**INPUT RECORDS:**
*** Block opens ***

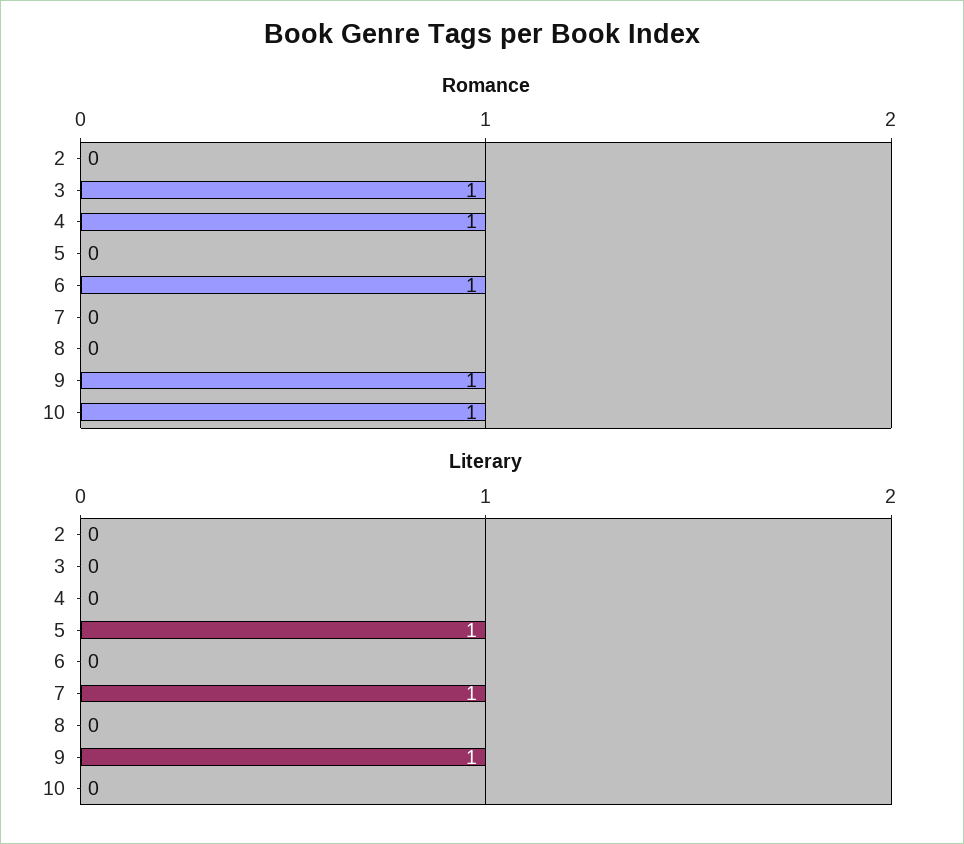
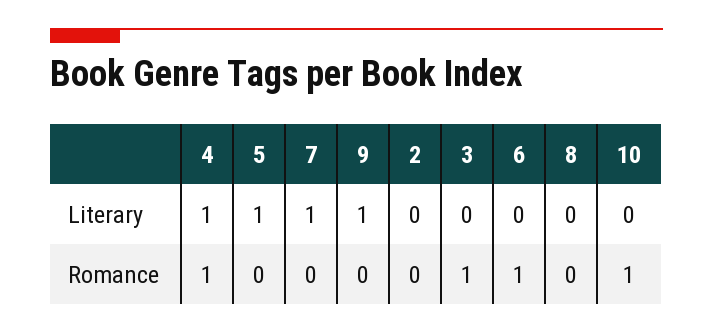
  {
    "Romance": {
      "2": 0,
      "3": 1,
      "4": 1,
      "5": 0,
      "6": 1,
      "7": 0,
      "8": 0,
-     "9": 1,
+     "9": 0,
      "10": 1
    },
    "Literary": {
      "2": 0,
      "3": 0,
-     "4": 0,
+     "4": 1,
      "5": 1,
      "6": 0,
      "7": 1,
      "8": 0,
      "9": 1,
      "10": 0
    }
  }

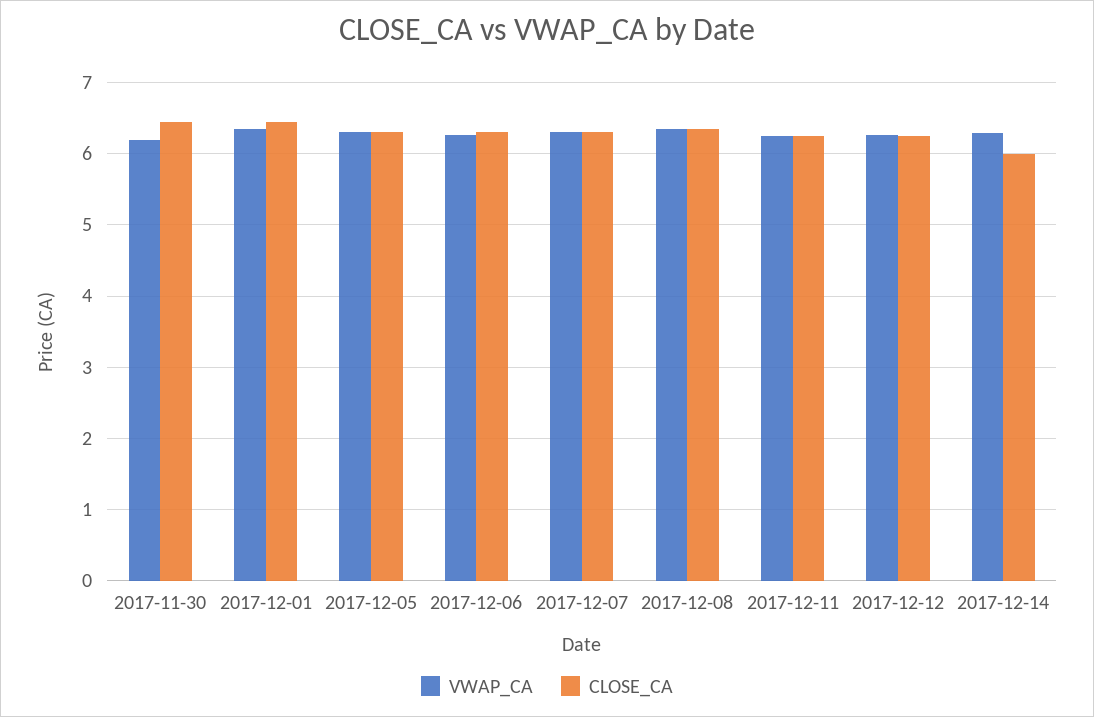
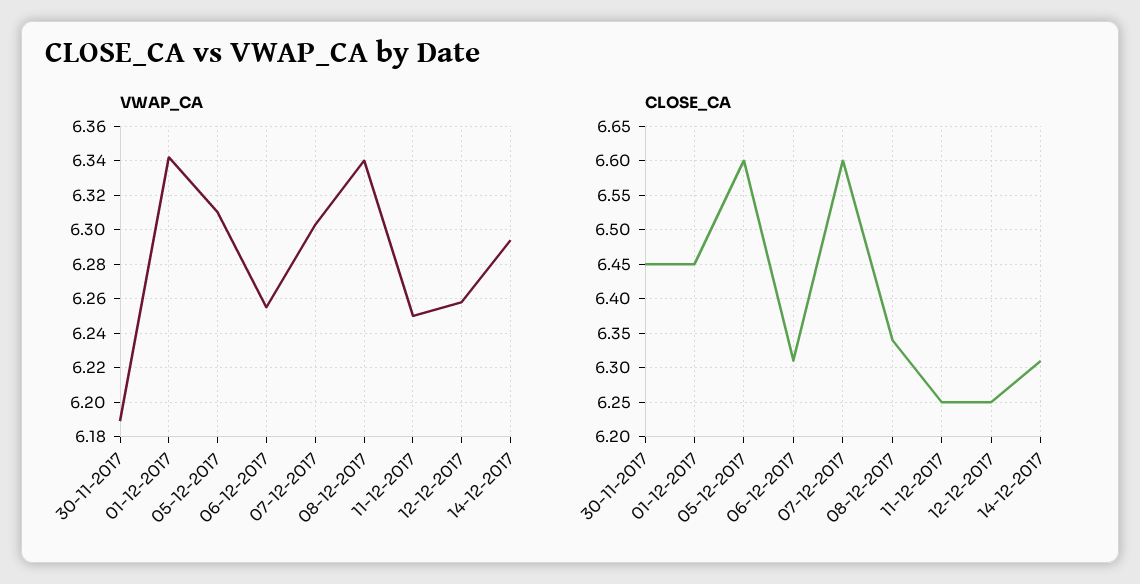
  {
    "VWAP_CA": {
      "2017-11-30": 6.19,
      "2017-12-01": 6.34,
      "2017-12-05": 6.31,
      "2017-12-06": 6.255,
      "2017-12-07": 6.305,
      "2017-12-08": 6.34,
      "2017-12-11": 6.25,
      "2017-12-12": 6.26,
      "2017-12-14": 6.295
    },
    "CLOSE_CA": {
      "2017-11-30": 6.45,
      "2017-12-01": 6.45,
-     "2017-12-05": 6.3,
+     "2017-12-05": 6.6,
      "2017-12-06": 6.31,
-     "2017-12-07": 6.3,
+     "2017-12-07": 6.6,
      "2017-12-08": 6.34,
      "2017-12-11": 6.25,
      "2017-12-12": 6.25,
-     "2017-12-14": 6
+     "2017-12-14": 6.31
    }
  }

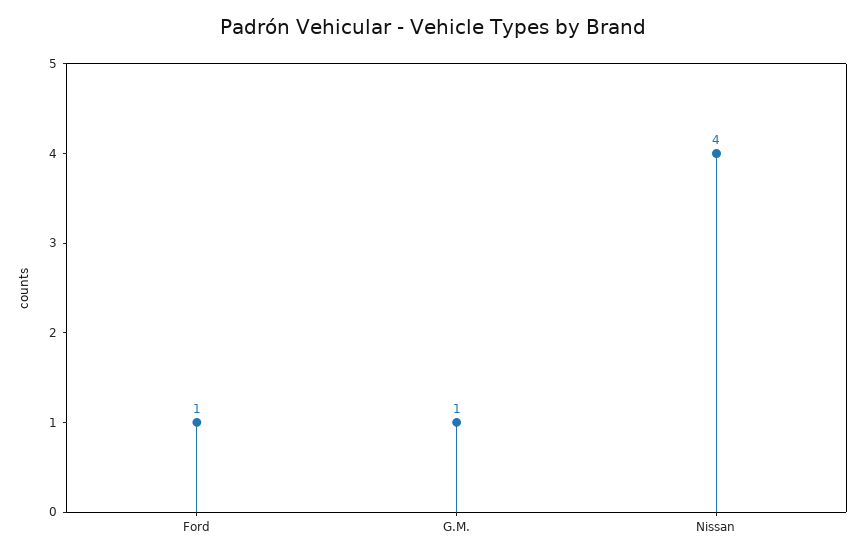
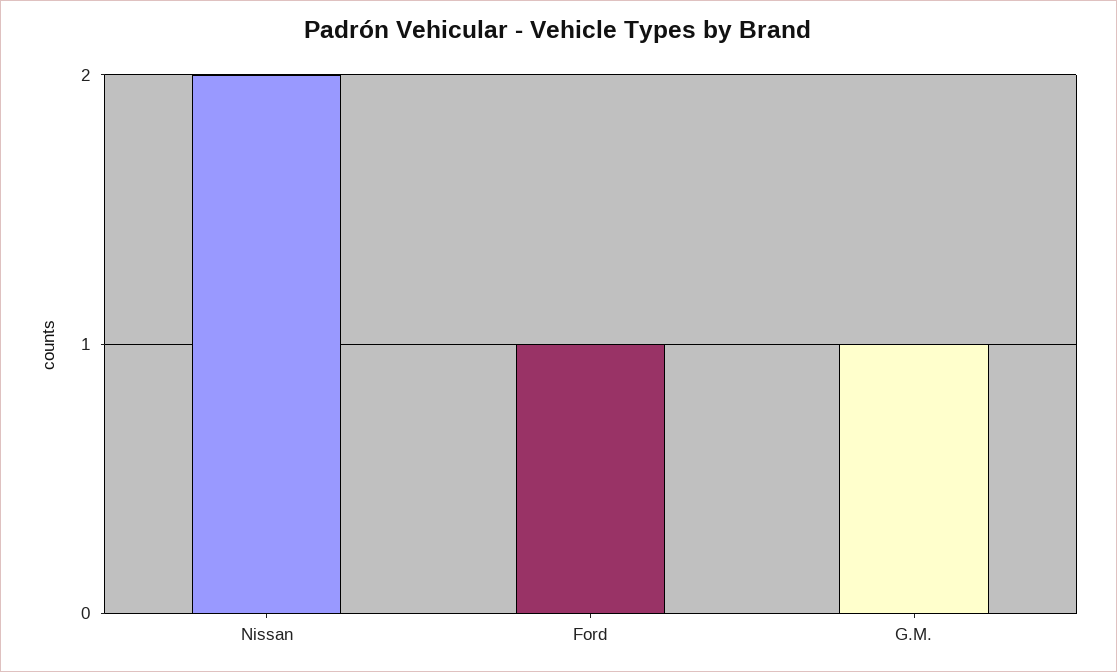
  {
    "Ford": 1,
    "G.M.": 1,
-   "Nissan": 4
+   "Nissan": 2
  }

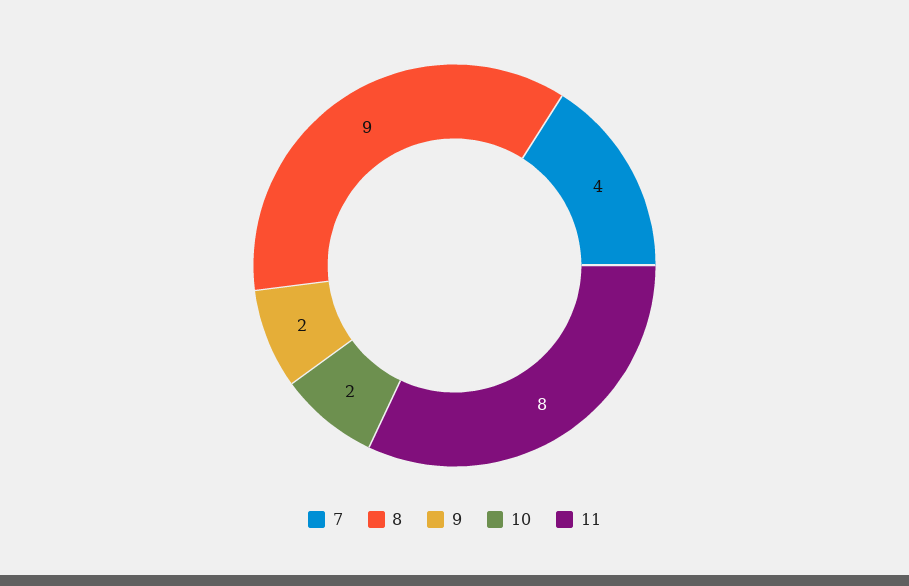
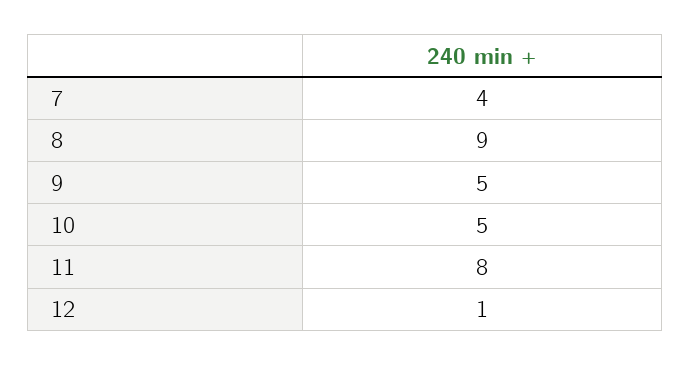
  {
    "7": 4,
    "8": 9,
-   "9": 2,
+   "9": 5,
-   "10": 2,
+   "10": 5,
-   "11": 8
+   "11": 8,
+   "12": 1
  }

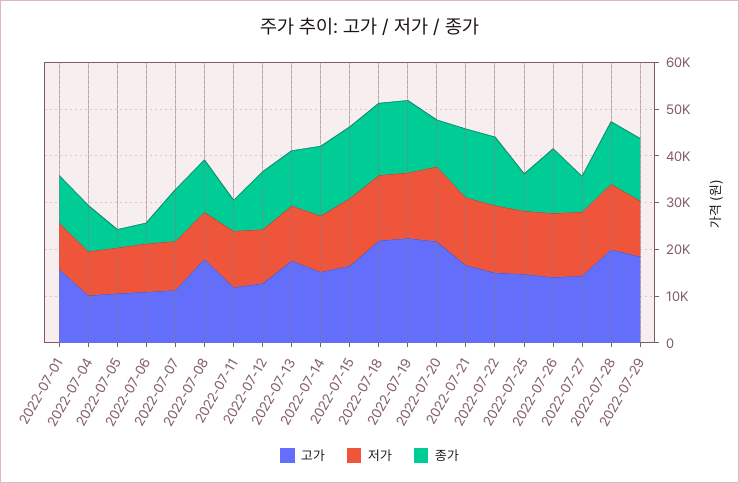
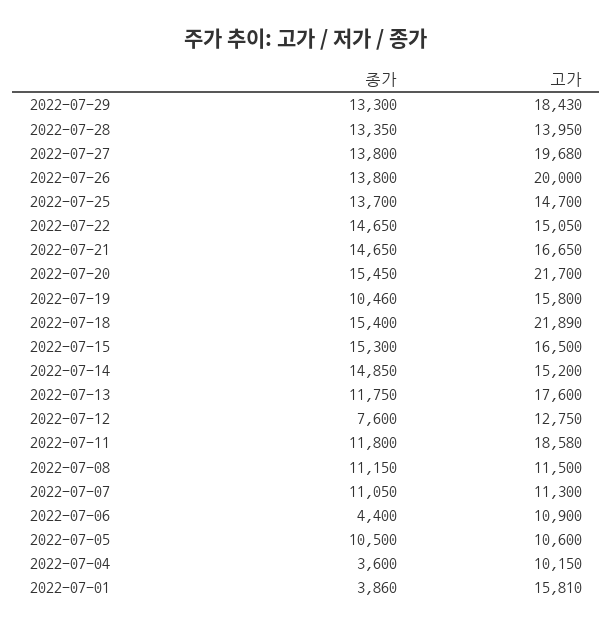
  {
    "고가": {
      "2022-07-01": 15810,
      "2022-07-04": 10150,
      "2022-07-05": 10600,
      "2022-07-06": 10900,
      "2022-07-07": 11300,
-     "2022-07-08": 18000,
+     "2022-07-08": 11500,
-     "2022-07-11": 12000,
+     "2022-07-11": 18580,
      "2022-07-12": 12750,
      "2022-07-13": 17600,
      "2022-07-14": 15200,
      "2022-07-15": 16500,
      "2022-07-18": 21890,
-     "2022-07-19": 22000,
+     "2022-07-19": 15800,
      "2022-07-20": 21700,
      "2022-07-21": 16650,
      "2022-07-22": 15050,
      "2022-07-25": 14700,
-     "2022-07-26": 14000,
+     "2022-07-26": 20000,
-     "2022-07-27": 14000,
+     "2022-07-27": 19680,
-     "2022-07-28": 20000,
+     "2022-07-28": 13950,
      "2022-07-29": 18430
    },
-   "저가": {
-     "2022-07-01": 10000,
-     "2022-07-04": 10000,
-     "2022-07-05": 10000,
-     "2022-07-06": 10000,
-     "2022-07-07": 10000,
-     "2022-07-08": 10000,
-     "2022-07-11": 12000,
-     "2022-07-12": 12000,
-     "2022-07-13": 12000,
-     "2022-07-14": 12000,
-     "2022-07-15": 14000,
-     "2022-07-18": 14000,
-     "2022-07-19": 14000,
-     "2022-07-20": 16000,
-     "2022-07-21": 14000,
-     "2022-07-22": 14000,
-     "2022-07-25": 14000,
-     "2022-07-26": 14000,
-     "2022-07-27": 14000,
-     "2022-07-28": 14000,
-     "2022-07-29": 12000
-   },
    "종가": {
-     "2022-07-01": 10000,
+     "2022-07-01": 3860,
-     "2022-07-04": 10000,
+     "2022-07-04": 3600,
-     "2022-07-05": 4000,
+     "2022-07-05": 10500,
      "2022-07-06": 4400,
      "2022-07-07": 11050,
      "2022-07-08": 11150,
-     "2022-07-11": 6000,
+     "2022-07-11": 11800,
-     "2022-07-12": 12000,
+     "2022-07-12": 7600,
      "2022-07-13": 11750,
      "2022-07-14": 14850,
      "2022-07-15": 15300,
      "2022-07-18": 15400,
-     "2022-07-19": 16000,
+     "2022-07-19": 10460,
-     "2022-07-20": 10000,
+     "2022-07-20": 15450,
      "2022-07-21": 14650,
      "2022-07-22": 14650,
-     "2022-07-25": 8000,
+     "2022-07-25": 13700,
      "2022-07-26": 13800,
-     "2022-07-27": 8000,
+     "2022-07-27": 13800,
      "2022-07-28": 13350,
      "2022-07-29": 13300
    }
  }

*** Block closes ***

Once the pictures have been removed, reproduce each line of the material above exactly.

**PROBLEM SOLUTION:**
  {
    "Romance": {
      "2": 0,
      "3": 1,
      "4": 1,
      "5": 0,
      "6": 1,
      "7": 0,
      "8": 0,
-     "9": 1,
+     "9": 0,
      "10": 1
    },
    "Literary": {
      "2": 0,
      "3": 0,
-     "4": 0,
+     "4": 1,
      "5": 1,
      "6": 0,
      "7": 1,
      "8": 0,
      "9": 1,
      "10": 0
    }
  }

  {
    "VWAP_CA": {
      "2017-11-30": 6.19,
      "2017-12-01": 6.34,
      "2017-12-05": 6.31,
      "2017-12-06": 6.255,
      "2017-12-07": 6.305,
      "2017-12-08": 6.34,
      "2017-12-11": 6.25,
      "2017-12-12": 6.26,
      "2017-12-14": 6.295
    },
    "CLOSE_CA": {
      "2017-11-30": 6.45,
      "2017-12-01": 6.45,
-     "2017-12-05": 6.3,
+     "2017-12-05": 6.6,
      "2017-12-06": 6.31,
-     "2017-12-07": 6.3,
+     "2017-12-07": 6.6,
      "2017-12-08": 6.34,
      "2017-12-11": 6.25,
      "2017-12-12": 6.25,
-     "2017-12-14": 6
+     "2017-12-14": 6.31
    }
  }

  {
    "Ford": 1,
    "G.M.": 1,
-   "Nissan": 4
+   "Nissan": 2
  }

  {
    "7": 4,
    "8": 9,
-   "9": 2,
+   "9": 5,
-   "10": 2,
+   "10": 5,
-   "11": 8
+   "11": 8,
+   "12": 1
  }

  {
    "고가": {
      "2022-07-01": 15810,
      "2022-07-04": 10150,
      "2022-07-05": 10600,
      "2022-07-06": 10900,
      "2022-07-07": 11300,
-     "2022-07-08": 18000,
+     "2022-07-08": 11500,
-     "2022-07-11": 12000,
+     "2022-07-11": 18580,
      "2022-07-12": 12750,
      "2022-07-13": 17600,
      "2022-07-14": 15200,
      "2022-07-15": 16500,
      "2022-07-18": 21890,
-     "2022-07-19": 22000,
+     "2022-07-19": 15800,
      "2022-07-20": 21700,
      "2022-07-21": 16650,
      "2022-07-22": 15050,
      "2022-07-25": 14700,
-     "2022-07-26": 14000,
+     "2022-07-26": 20000,
-     "2022-07-27": 14000,
+     "2022-07-27": 19680,
-     "2022-07-28": 20000,
+     "2022-07-28": 13950,
      "2022-07-29": 18430
    },
-   "저가": {
-     "2022-07-01": 10000,
-     "2022-07-04": 10000,
-     "2022-07-05": 10000,
-     "2022-07-06": 10000,
-     "2022-07-07": 10000,
-     "2022-07-08": 10000,
-     "2022-07-11": 12000,
-     "2022-07-12": 12000,
-     "2022-07-13": 12000,
-     "2022-07-14": 12000,
-     "2022-07-15": 14000,
-     "2022-07-18": 14000,
-     "2022-07-19": 14000,
-     "2022-07-20": 16000,
-     "2022-07-21": 14000,
-     "2022-07-22": 14000,
-     "2022-07-25": 14000,
-     "2022-07-26": 14000,
-     "2022-07-27": 14000,
-     "2022-07-28": 14000,
-     "2022-07-29": 12000
-   },
    "종가": {
-     "2022-07-01": 10000,
+     "2022-07-01": 3860,
-     "2022-07-04": 10000,
+     "2022-07-04": 3600,
-     "2022-07-05": 4000,
+     "2022-07-05": 10500,
      "2022-07-06": 4400,
      "2022-07-07": 11050,
      "2022-07-08": 11150,
-     "2022-07-11": 6000,
+     "2022-07-11": 11800,
-     "2022-07-12": 12000,
+     "2022-07-12": 7600,
      "2022-07-13": 11750,
      "2022-07-14": 14850,
      "2022-07-15": 15300,
      "2022-07-18": 15400,
-     "2022-07-19": 16000,
+     "2022-07-19": 10460,
-     "2022-07-20": 10000,
+     "2022-07-20": 15450,
      "2022-07-21": 14650,
      "2022-07-22": 14650,
-     "2022-07-25": 8000,
+     "2022-07-25": 13700,
      "2022-07-26": 13800,
-     "2022-07-27": 8000,
+     "2022-07-27": 13800,
      "2022-07-28": 13350,
      "2022-07-29": 13300
    }
  }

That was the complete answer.